BCF International sales registered at Php 31.230 billion, a 38.9% growth driven by the sustained double-digit growth in Thailand, strong domestic performance in Malaysia, and incremental sales from SBA.

In local currency terms, Thailand was up by 11.2% due to the strategic collaborations with 7/11 where the Company continuously explores opportunities in developing exclusive products; and the strengthened distribution capabilities via regional distributors to improve reach in the traditional trade. Malaysia increased by 7.5% driven by strong sales of snacks, confectionery and biscuits.
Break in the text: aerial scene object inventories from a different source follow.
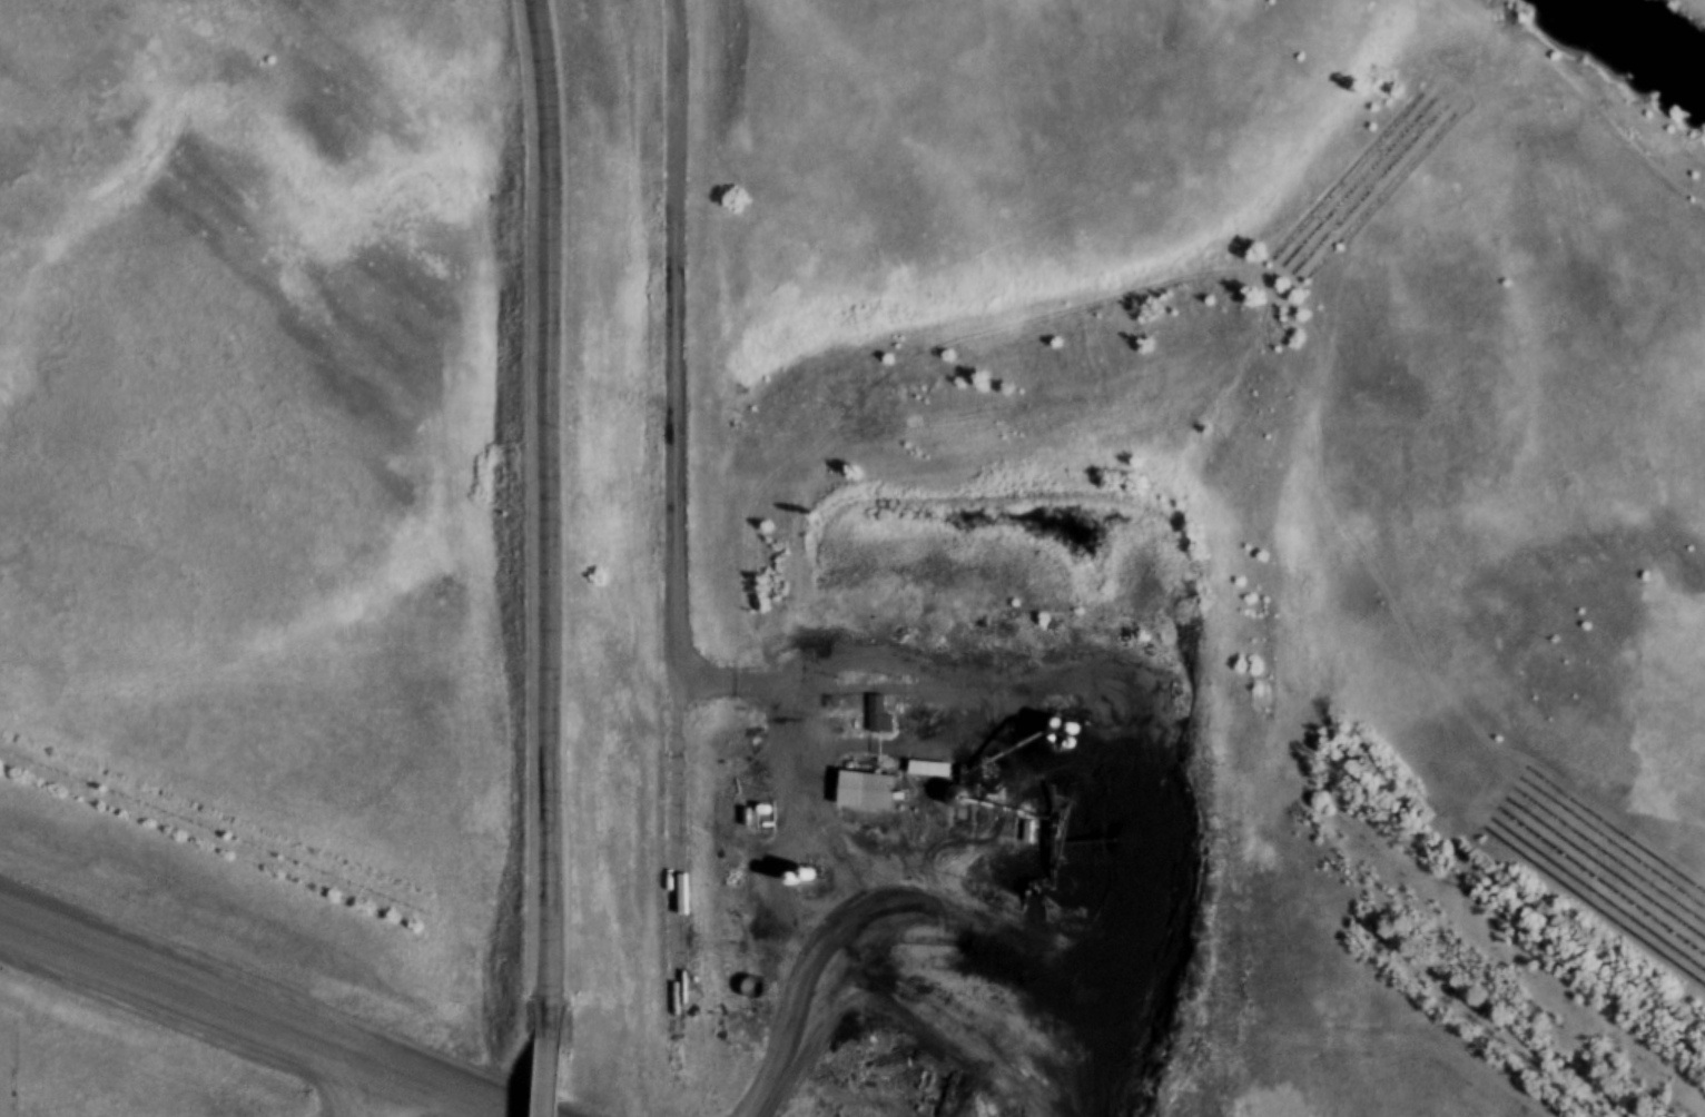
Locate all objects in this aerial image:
road: (1695, 6)
road: (672, 344)
road: (541, 520)
building: (886, 715)
building: (873, 792)
road: (811, 866)
road: (672, 882)
road: (244, 1021)
road: (551, 1079)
Indonesia declined by 5.9% due to the market slowdown from weak consumer spending and intense competition on salty snacks against major local players. Vietnam is slowly recovering with Q3 sales already up by 50.6% but still down by 34.9% on a YTD basis. Oceania posted strong sales results driven by the sustained performance of SBA with its salty snacks category outpacing the market.

Non-Branded Consumer Foods Group

Sales amounted to Php 16.501 billion, a 16.8% increase driven by higher average selling prices (ASP) of Farms and higher volumes of Sugar.

AIG reached Php 7.436 billion, an 8.9% growth. Feeds grew by 3.1% as a result of slightly higher ASP and volumes. In addition, Farms grew by 16.5% as a result of higher average selling prices of the hogs segment.

CFG posted Php 9.065 billion, up by 24.2%. Sugar and Renewables grew by 43.8% due to the higher sales volumes of raw and refined sugar but was slightly pulled down by the decline in sugar prices. On the other hand, Flour’s sales declined by 6.2% due to lower sales volume and average selling prices as a result of the increase in supply in the market.